Enter the following into the corresponding fields when setting up your plugin:

Field Value

SFTP server host

my.ftp.server.com

SFTP server port

5022

SFTP user name

myUserName

SFTP authentication type

PUBLIC_KEY

SFTP password / private key passphrase

******

SFTP private key file

Upload the private key file from UI

SFTP public key file

Upload the public key file from UI

File name

myfiles\myXMLFileToIndex.xml (with Parameter 1 set to the value 1)

File MIME type

text/xml

Change log

[1.2.1]

Fixed

  • Correct the file name from id_rda.pub and id_rda to id_rsa.pub and id_rsa.

[1.2.0]

Added

  • Added the SFTP Public Key Authentication feature, allowing users to authenticate SFTP connections using public key authentication instead of passwords. This enhances security and flexibility in managing SFTP connections.

Changed

  • Replaced the JSch library from com.jcraft to com.github.mwiede to support the latest SSH protocol versions and improve compatibility with various SSH servers.

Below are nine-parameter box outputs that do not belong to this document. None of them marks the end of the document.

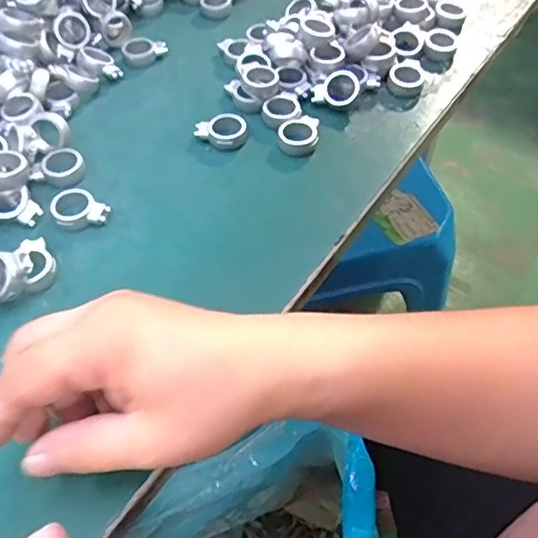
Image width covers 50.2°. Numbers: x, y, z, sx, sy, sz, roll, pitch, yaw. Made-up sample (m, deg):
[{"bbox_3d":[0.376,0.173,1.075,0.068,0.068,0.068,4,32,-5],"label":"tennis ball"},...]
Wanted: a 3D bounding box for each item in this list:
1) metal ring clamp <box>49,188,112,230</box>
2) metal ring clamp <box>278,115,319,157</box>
[{"bbox_3d":[-0.113,-0.034,0.341,0.034,0.011,0.024,18,56,13],"label":"metal ring clamp"},{"bbox_3d":[0.020,-0.089,0.381,0.026,0.008,0.033,3,54,2],"label":"metal ring clamp"}]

  • Upgrade the JUNIT version to 5.9.3 to ensure compatibility with the latest testing features and improvements.

  • Replaced the test with TestContainer to ensure the tests run in a consistent environment, improving reliability and reducing flakiness.

[1.1.0]

Changed

  • Updated to the latest version plugin framework (Funnelback shared v16.20) to enable integration with the new plugin management dashboard.